Les syndicalistes expliquent au contraire la situation site par site (défendre Aulnay), entreprise par entreprise, pays par pays.

Pour quelle raison, les travailleurs de PSA seraient-ils suivis par ceux de Renault sur l’objectif unique de "sauver l’emploi à PSA" ?

De même, dans les entreprises qui étaient menacées de fermeture et qui mettaient uniquement en avant la défense du site, comment seraient-ils parvenus à convaincre l’ensemble de la classe ouvrière qu’elle était concernée par cette lutte ?

Même lorsque d’autres mobilisations nationales avaient lieu en même temps, comme celle des retraites, rien n’a été fait pour élargir et généraliser la lutte. On ne peut pas considérer que les promenades de quelques syndicalistes "en solidarité"’ en tiennent lieu...

Le discours selon lequel "il n’y a pas de crise", selon lequel c’est juste une défense classique des emplois face à des patrons profiteurs, prétend être la meilleure manière de se faire comprendre des salariés. Mais ce n’est pas un argument. La seule manière d’avoir une stratégie juste est qu’elle soit fondée sur une véritable analyse de la situation...

Bien sûr, quand on veut juste avoir un discours dénonciateur, il peut sembler meilleur de dire que le patron est simplement un voyou.

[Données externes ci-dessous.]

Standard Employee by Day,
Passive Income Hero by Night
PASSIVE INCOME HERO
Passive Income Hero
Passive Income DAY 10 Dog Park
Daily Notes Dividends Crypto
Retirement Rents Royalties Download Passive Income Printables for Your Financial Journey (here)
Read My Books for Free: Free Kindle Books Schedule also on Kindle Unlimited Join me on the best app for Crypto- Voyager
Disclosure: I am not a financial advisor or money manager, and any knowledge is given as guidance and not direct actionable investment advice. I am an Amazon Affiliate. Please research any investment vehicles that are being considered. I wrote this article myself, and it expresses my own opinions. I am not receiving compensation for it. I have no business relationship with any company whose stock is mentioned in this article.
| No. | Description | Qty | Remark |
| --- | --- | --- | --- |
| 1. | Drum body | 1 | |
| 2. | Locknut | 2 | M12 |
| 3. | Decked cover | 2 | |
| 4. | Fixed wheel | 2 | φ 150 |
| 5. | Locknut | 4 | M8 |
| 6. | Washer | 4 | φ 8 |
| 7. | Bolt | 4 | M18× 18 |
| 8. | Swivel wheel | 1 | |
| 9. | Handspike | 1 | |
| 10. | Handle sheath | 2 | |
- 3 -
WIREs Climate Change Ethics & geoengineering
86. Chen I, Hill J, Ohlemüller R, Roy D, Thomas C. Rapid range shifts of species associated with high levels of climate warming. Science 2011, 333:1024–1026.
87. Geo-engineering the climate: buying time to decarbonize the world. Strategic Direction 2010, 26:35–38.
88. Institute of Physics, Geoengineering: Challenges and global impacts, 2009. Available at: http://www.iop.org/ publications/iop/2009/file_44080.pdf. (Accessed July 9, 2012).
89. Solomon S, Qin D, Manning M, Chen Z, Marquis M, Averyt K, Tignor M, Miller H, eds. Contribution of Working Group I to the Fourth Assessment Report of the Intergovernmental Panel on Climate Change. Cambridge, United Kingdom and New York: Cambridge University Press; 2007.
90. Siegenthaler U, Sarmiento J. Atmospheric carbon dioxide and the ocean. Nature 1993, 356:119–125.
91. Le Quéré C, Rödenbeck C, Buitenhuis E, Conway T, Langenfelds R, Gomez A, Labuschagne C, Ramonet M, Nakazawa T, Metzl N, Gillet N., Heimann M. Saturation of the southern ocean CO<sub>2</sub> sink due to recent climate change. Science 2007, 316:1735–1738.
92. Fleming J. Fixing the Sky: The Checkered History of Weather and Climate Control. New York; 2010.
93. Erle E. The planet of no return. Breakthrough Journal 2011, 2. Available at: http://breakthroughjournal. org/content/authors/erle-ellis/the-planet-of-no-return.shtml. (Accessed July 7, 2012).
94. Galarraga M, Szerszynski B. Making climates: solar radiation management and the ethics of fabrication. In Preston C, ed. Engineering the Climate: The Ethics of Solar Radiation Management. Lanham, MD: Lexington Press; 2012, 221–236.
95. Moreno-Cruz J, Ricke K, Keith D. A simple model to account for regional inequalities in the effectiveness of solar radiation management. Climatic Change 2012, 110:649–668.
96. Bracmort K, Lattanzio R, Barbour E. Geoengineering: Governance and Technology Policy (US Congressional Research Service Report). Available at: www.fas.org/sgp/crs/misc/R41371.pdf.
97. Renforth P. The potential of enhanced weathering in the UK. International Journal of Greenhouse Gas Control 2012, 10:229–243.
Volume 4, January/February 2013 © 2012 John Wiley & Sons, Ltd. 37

Mais la réalité, c’est que PSA est simplement un patron qui mène une politique patronale tout ce qu’il y a de logique en période de crise mondiale. Il ne veut pas investir et il n’est pas le seul. Tous les patrons du monde cherchent comment ils pourraient se désinvestir sans trop y perdre, se désinvestir de l’industrie et même se désinvestir du commerce.

Car l’autre mensonge que diffusent ces syndicalistes est que "normalement" le capital devrait s’investir dans la production et dans le commerce, que normalement il devrait créer des emplois, que normalement il devrait investir en France, que normalement il devrait partager ses bénéfices, etc... Et il est faux aussi qu’il suffit d’être nombreux à PSA à se mobiliser pour le faire reculer.

C’est même l’affirmation qui est sans doute la plus fausse.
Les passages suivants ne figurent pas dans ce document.